KwaaiNet: Distributed AI Inference on a P2P Fabric (SCaLE 23x)
The first talk I caught on Thursday at SCaLE 23x was Brian Ragazzi's workshop on KwaaiNet, and the central idea clicked immediately: what if you ran AI inference the way BitTorrent distributes files?
KwaaiNet is an open-source distributed inference network. The idea is that no single machine needs enough RAM to hold an entire model. Instead, different nodes hold different transformer layers, and a prompt routes through each node in sequence until it reaches the prediction head. The DHT (distributed hash table) tracks which nodes have which layers, the same way BitTorrent tracks which peers have which chunks. If I need layer 0, the DHT finds the node advertising it. If I need layer 20, it finds that one too.

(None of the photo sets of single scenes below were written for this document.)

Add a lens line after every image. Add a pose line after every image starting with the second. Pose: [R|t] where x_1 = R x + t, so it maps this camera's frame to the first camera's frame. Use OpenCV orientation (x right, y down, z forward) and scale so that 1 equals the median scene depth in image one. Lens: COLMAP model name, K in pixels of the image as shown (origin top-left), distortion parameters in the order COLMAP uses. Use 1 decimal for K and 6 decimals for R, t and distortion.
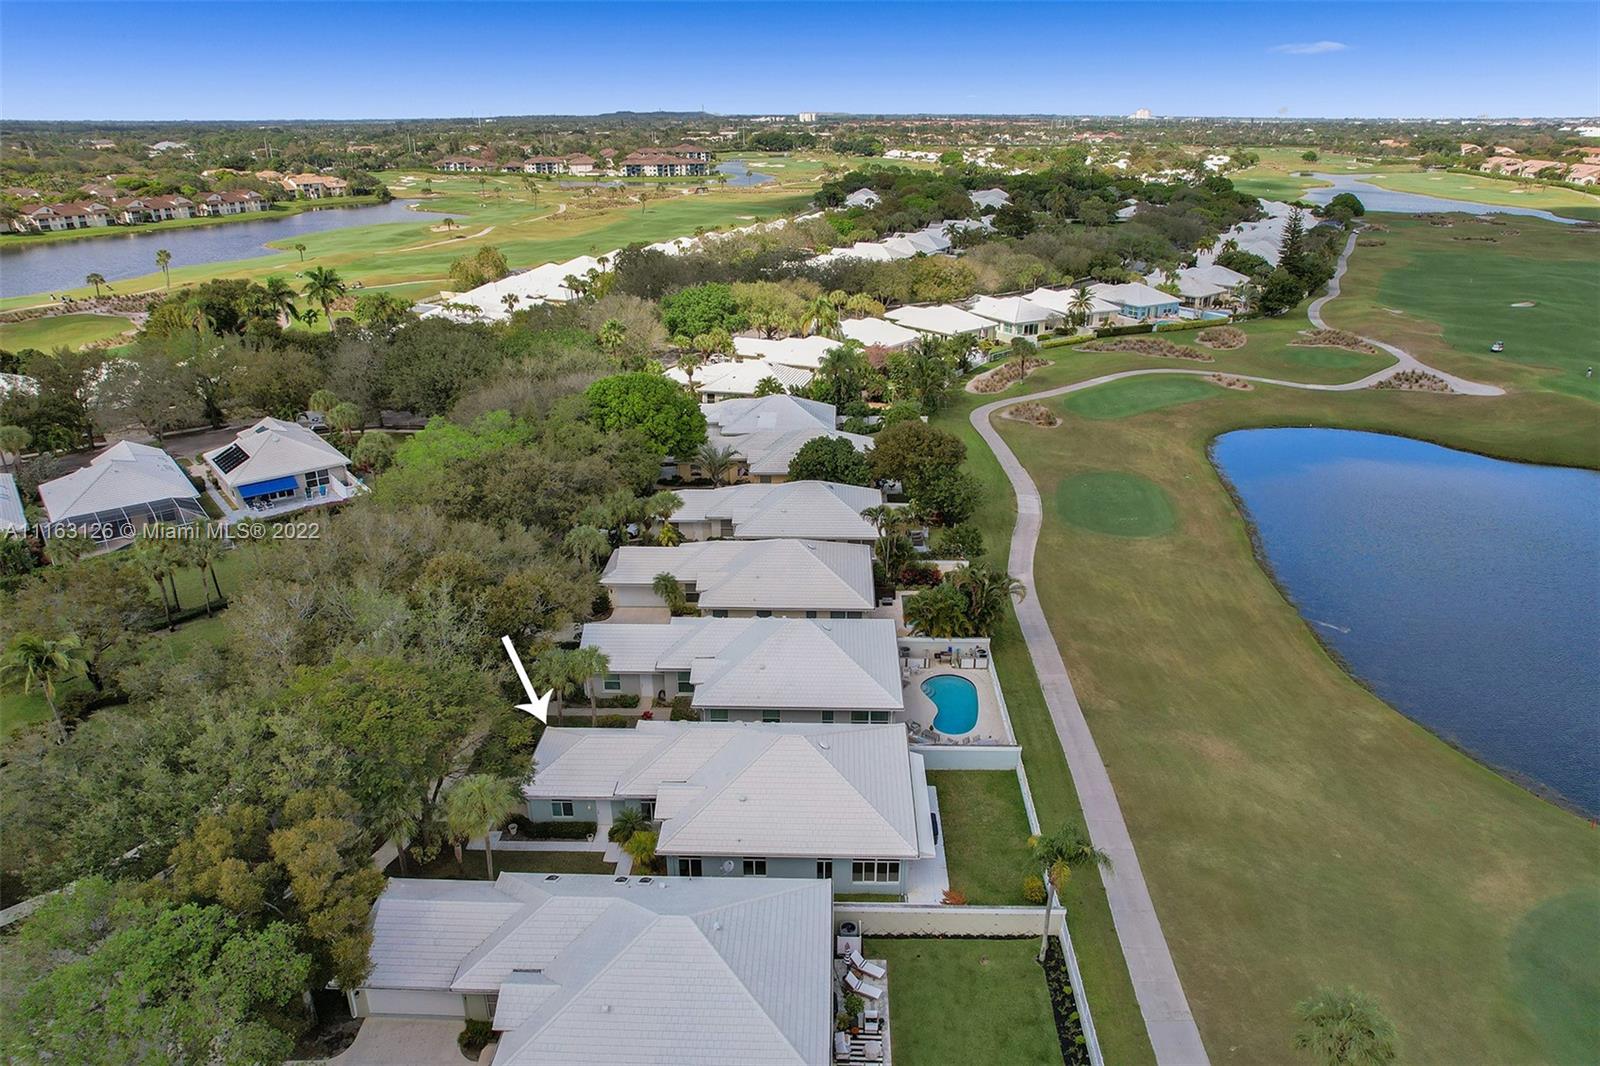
lens RADIAL K [[1044.5, 0, 814.1], [0, 1044.5, 528.2], [0, 0, 1]] dist [-0.076669, 0.071809]
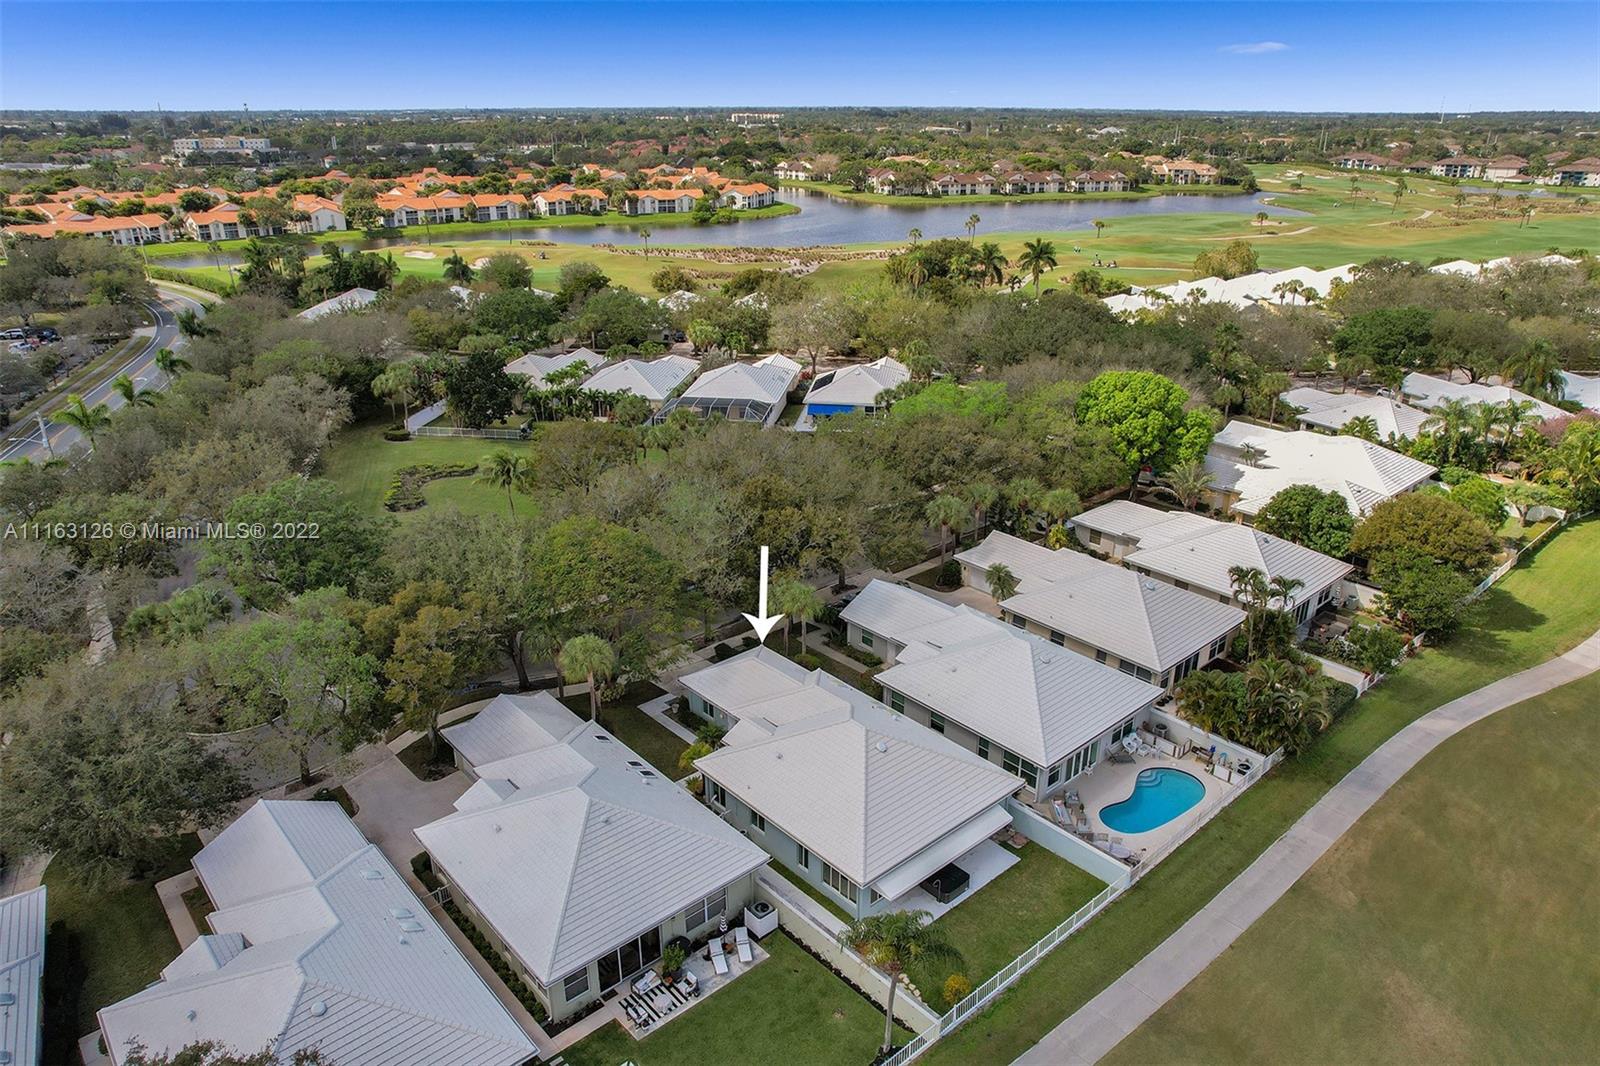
lens RADIAL K [[1065.3, 0, 814.5], [0, 1065.3, 528.8], [0, 0, 1]] dist [-0.080212, 0.074230]
pose [[0.690341, 0.273699, -0.669715, 0.366928], [-0.273189, 0.955765, 0.109000, -0.046187], [0.669923, 0.107712, 0.734576, 0.147985]]
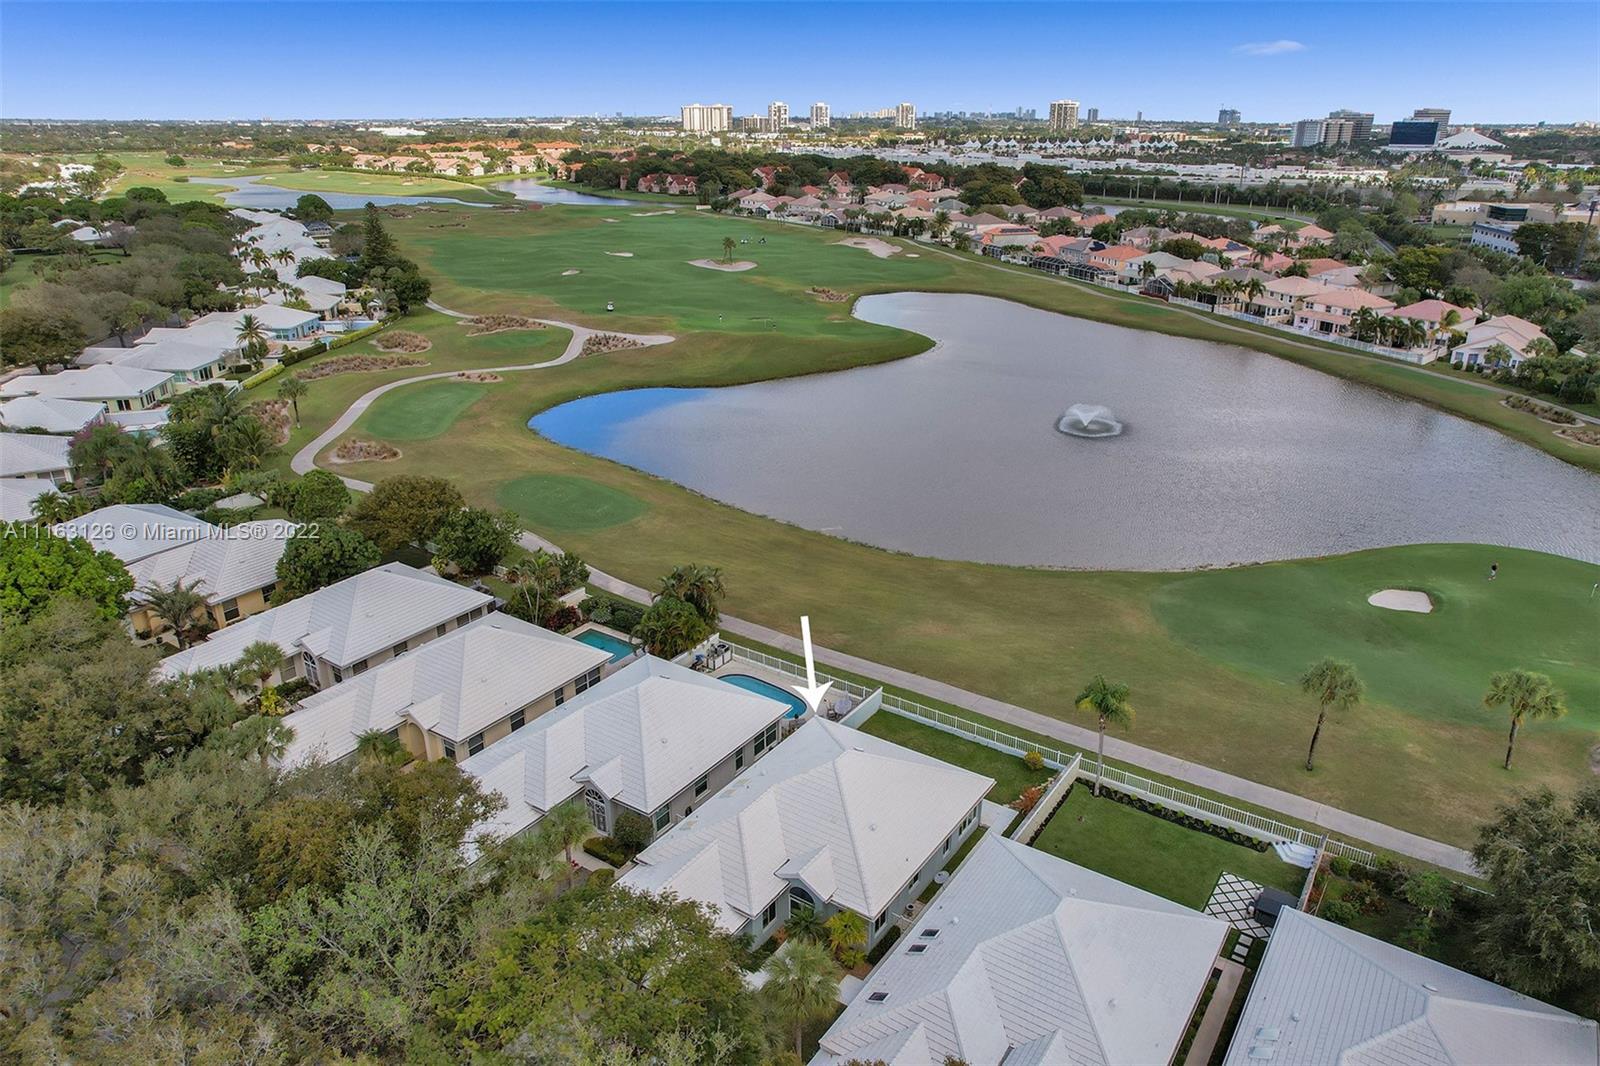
lens RADIAL K [[1044.5, 0, 814.1], [0, 1044.5, 528.2], [0, 0, 1]] dist [-0.076669, 0.071809]
pose [[0.542289, -0.309656, 0.781048, -0.477993], [0.310732, 0.937611, 0.155983, -0.104904], [-0.780621, 0.158109, 0.604676, 0.258170]]
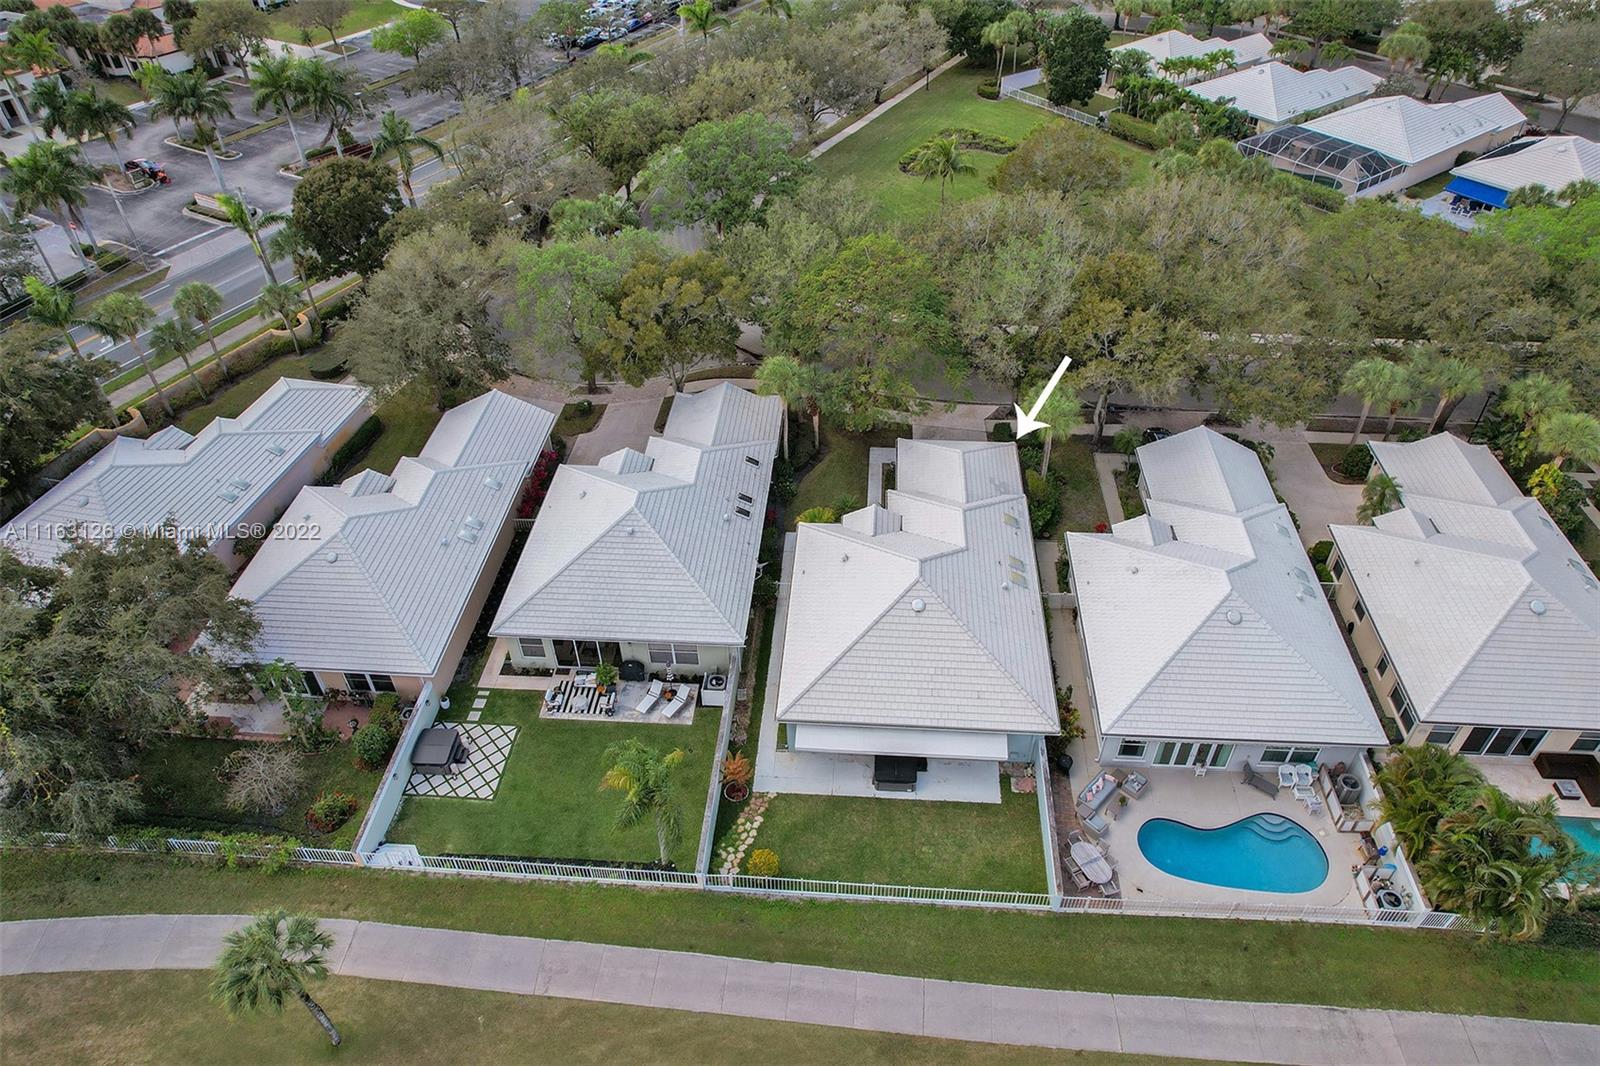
lens RADIAL K [[1044.5, 0, 814.1], [0, 1044.5, 528.2], [0, 0, 1]] dist [-0.076669, 0.071809]
pose [[-0.039316, 0.648026, -0.760603, 0.392725], [-0.363522, 0.699755, 0.614975, -0.203606], [0.930756, 0.300674, 0.208060, 0.479154]]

The reason this is non-trivial comes down to how LLM inference actually works. Transformer inference is fundamentally serial. Generating token N requires the output of token N-1. You cannot parallelize the autoregressive loop across machines the way you can parallelize embarrassingly parallel workloads. What you can do is pipeline the transformer layers. The prompt (prefill phase) processes the full context in parallel within each layer, then passes the key-value cache state to the next layer on the next node. During the decode phase, each new token moves through the full layer chain. Every KV-cache block needs to be resident in RAM somewhere on the path. That is what Brian meant when he said "you need all the blocks in RAM." The parallelism is spatial across nodes, not temporal across tokens.

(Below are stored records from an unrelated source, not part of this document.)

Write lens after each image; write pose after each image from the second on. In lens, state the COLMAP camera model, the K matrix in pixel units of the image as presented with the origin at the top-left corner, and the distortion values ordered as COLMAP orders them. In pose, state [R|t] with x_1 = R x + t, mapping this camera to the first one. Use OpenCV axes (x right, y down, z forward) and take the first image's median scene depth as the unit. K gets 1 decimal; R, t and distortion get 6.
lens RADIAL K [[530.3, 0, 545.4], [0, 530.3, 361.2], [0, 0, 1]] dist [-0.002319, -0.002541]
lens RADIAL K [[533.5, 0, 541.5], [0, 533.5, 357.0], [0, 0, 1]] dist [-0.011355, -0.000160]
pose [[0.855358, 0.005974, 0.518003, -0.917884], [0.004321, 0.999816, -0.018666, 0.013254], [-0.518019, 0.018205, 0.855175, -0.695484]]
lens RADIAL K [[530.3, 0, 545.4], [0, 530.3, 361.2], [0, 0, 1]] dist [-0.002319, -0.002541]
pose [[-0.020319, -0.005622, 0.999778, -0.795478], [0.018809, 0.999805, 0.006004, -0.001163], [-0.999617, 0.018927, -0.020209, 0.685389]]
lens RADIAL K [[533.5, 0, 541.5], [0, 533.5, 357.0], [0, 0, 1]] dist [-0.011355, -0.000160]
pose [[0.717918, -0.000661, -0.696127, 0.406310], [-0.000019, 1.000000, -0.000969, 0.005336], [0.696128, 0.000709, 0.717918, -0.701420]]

The framework KwaaiNet builds on is Petals, which works out this layer distribution and routing. Nodes can appear and disappear. Hivemind, the underlying coordination layer, handles that churn with the DHT. It is the same basic resilience model as BitTorrent or Bitcoin's node discovery, where DNS seeds seed the initial peer list and the DHT handles routing from there.
The practical target is the home user who cannot afford to run a 70B model locally but has a few machines. Brian described this as the reason the project exists: routing larger models across hardware that individually cannot handle them. From an infrastructure perspective it is compelling. Instead of one machine with 140GB RAM or a GPU cluster, you potentially spread the model across a small homelab with multiple modest machines.
The trust layer is more sophisticated than I expected. KwaaiNet implements a multi-layer trust graph using W3C Verifiable Credentials. Each node has a self-certifying did:peer: identity from an Ed25519 keypair. Nodes can earn Verifiable Credentials (summit badges, uptime proofs, fiduciary pledges from the GliaNet Foundation) that raise their trust score. The scoring applies time-decay so stale credentials matter less. Nodes with higher trust scores get priority routing and premium task allocation. This is how the network incentivizes reliable participants without requiring a central authority to vouch for nodes.
Brian mentioned a cryptocurrency token as a business incentive mechanism. Contributing compute earns tokens. The logic is similar to Filecoin for storage: make the economic incentive explicit so nodes have a reason to stay up and behave honestly.
The current implementation is in Go with a Rust/WASM runtime being developed to support browser, mobile, and embedded platforms. Performance on Apple Silicon with GGUF Q4_K_M quantization is around 33 tokens per second on an M4 Pro. The API is OpenAI-compatible, which means existing tools that speak the OpenAI protocol can point at KwaaiNet without modification.
The thing I keep thinking about for homelab use is the RAG angle. If each machine in a cluster holds both model layers and a piece of a shared vector database, you could have a system where a prompt routes through the inference pipeline and retrieval happens on each segment in parallel. Not quite how KwaaiNet works today, but the P2P coordination primitives are already there.
Brian noted that distributed inference like this is probably not suitable for private data. When your prompt passes through nodes you do not control, the confidentiality guarantees are limited. The trust graph helps, but it is not end-to-end encryption of the inference path. For personal or sensitive workloads, the right answer is still a local model. KwaaiNet's target is community-scale inference of public or non-sensitive tasks, access to larger models you cannot self-host, and community infrastructure built outside of corporate control.